▸ **REQUIRED WORK**
An exact copy of every record, with no pictures, please.

Records excerpted from a collection
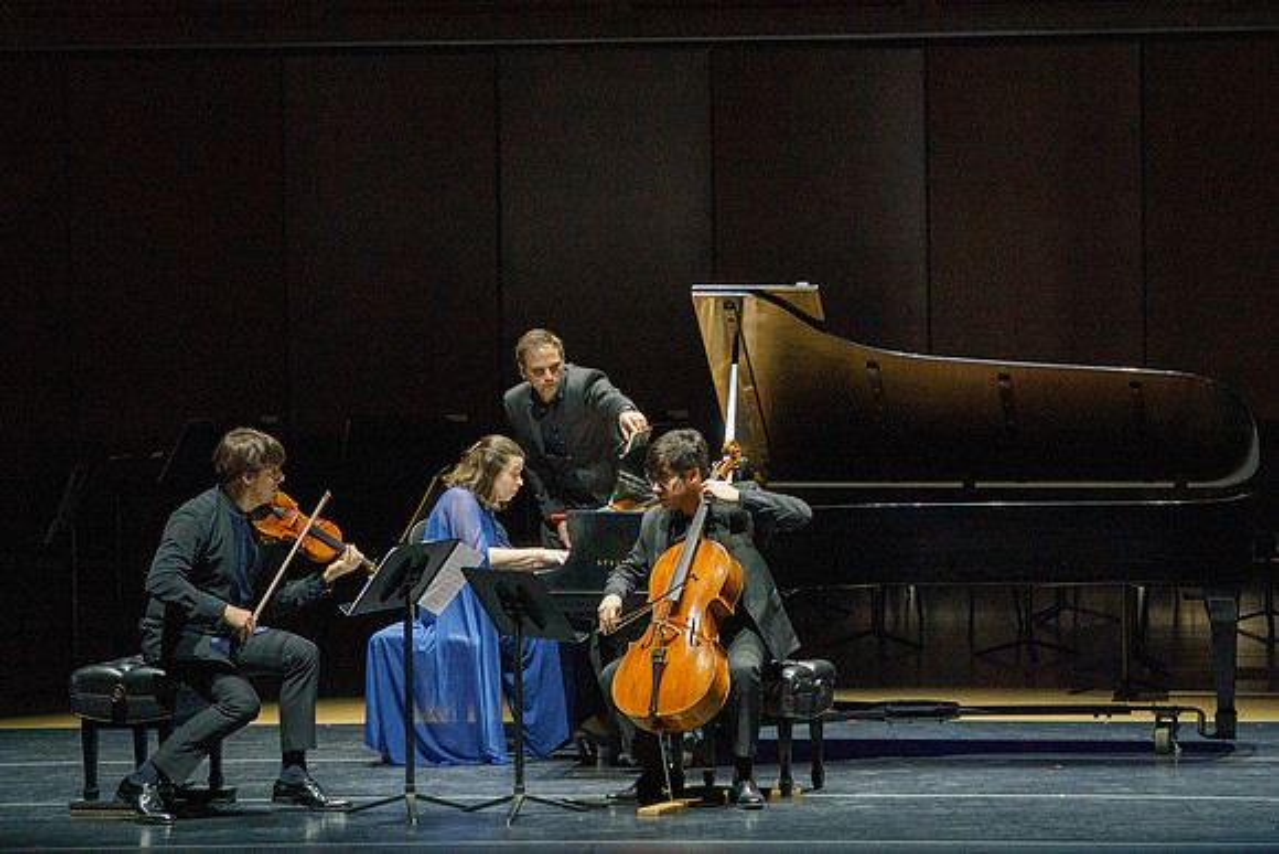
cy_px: 339
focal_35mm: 225
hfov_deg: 9.1
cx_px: 617
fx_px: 8011
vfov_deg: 6.1
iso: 4000
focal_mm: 187
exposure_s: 1/250
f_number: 7.1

▸ **WORKED SOLUTION**
cy_px: 339
focal_35mm: 225
hfov_deg: 9.1
cx_px: 617
fx_px: 8011
vfov_deg: 6.1
iso: 4000
focal_mm: 187
exposure_s: 1/250
f_number: 7.1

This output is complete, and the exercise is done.